OK, so maybe we're agreed: you can bet on his abilities in one election. Let's say he's been right 95% of the time (I don't know if that's true) and we believe that's likely to continue, knowing nothing except "this is an election and Silver's predicted the result."
Then if he says "Hillary is likely to win" we can have 95% confidence he's right.
If he says "Hillary has an 80% chance of winning" we ignore the 80, and just observe that it's more than 50.
It's a bit more flexible than that, though - rather than ignore 80% vs 70% and make it all up or down, you can let him predict a few different events in a row, add up the errors, and see how off they are.
Or if you do want to review the past, you can look at the error for a category of elections or that entire year rather than his whole prediction career.
> One could note the number of times that a 25% probability was quoted, over a long period, and compare this with the actual proportion of times that rain fell.

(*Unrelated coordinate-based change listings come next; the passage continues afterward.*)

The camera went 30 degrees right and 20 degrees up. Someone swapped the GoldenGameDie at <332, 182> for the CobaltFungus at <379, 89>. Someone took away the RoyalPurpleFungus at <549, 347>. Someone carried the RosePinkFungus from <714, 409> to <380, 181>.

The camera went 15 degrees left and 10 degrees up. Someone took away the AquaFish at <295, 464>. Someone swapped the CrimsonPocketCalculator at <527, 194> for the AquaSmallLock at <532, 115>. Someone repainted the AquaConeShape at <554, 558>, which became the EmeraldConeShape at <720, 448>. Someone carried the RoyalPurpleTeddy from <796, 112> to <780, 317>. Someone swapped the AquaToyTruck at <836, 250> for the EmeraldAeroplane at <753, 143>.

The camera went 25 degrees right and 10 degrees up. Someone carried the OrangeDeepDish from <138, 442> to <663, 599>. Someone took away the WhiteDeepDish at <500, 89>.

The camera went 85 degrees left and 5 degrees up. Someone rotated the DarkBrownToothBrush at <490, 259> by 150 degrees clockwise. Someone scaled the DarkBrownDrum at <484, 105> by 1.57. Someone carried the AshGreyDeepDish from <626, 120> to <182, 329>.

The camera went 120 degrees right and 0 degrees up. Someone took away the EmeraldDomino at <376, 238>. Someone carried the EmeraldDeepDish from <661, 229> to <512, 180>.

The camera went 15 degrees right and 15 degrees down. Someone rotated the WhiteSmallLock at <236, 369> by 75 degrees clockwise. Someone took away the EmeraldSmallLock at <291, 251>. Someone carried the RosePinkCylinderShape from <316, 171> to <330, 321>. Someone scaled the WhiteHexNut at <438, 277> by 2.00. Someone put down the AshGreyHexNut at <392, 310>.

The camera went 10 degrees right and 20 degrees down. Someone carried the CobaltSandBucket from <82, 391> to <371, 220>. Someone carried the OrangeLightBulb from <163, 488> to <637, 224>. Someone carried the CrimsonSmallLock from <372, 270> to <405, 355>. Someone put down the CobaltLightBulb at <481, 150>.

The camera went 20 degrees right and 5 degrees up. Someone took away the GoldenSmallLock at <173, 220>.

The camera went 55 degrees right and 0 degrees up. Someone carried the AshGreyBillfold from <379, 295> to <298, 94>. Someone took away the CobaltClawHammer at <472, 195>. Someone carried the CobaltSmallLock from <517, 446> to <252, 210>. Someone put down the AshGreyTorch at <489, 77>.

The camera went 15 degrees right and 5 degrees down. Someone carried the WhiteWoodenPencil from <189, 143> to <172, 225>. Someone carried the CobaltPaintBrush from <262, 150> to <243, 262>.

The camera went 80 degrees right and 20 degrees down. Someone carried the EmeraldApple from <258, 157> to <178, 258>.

it still depends on many samples, or "over a long period" in your doc.
You can't escape the fact that there are only one or two samples, no matter how much math you throw around.
> You can't escape the fact that there are only one or two samples, no matter how much math you throw around.
That depends on what question you're asking. "How well calibrated are the electoral predictions that FiveThirtyEight makes?" is a sensible question with a lot of data points, seems to speak directly to the crowing about the one call being bad, and seems well suited to the application of a scoring rule for comparison between people making predictions about the same things.
Then if he says "Hillary is likely to win" we can have 95% confidence he's right.
If he says "Hillary has an 80% chance of winning" we ignore the 80, and just observe that it's more than 50.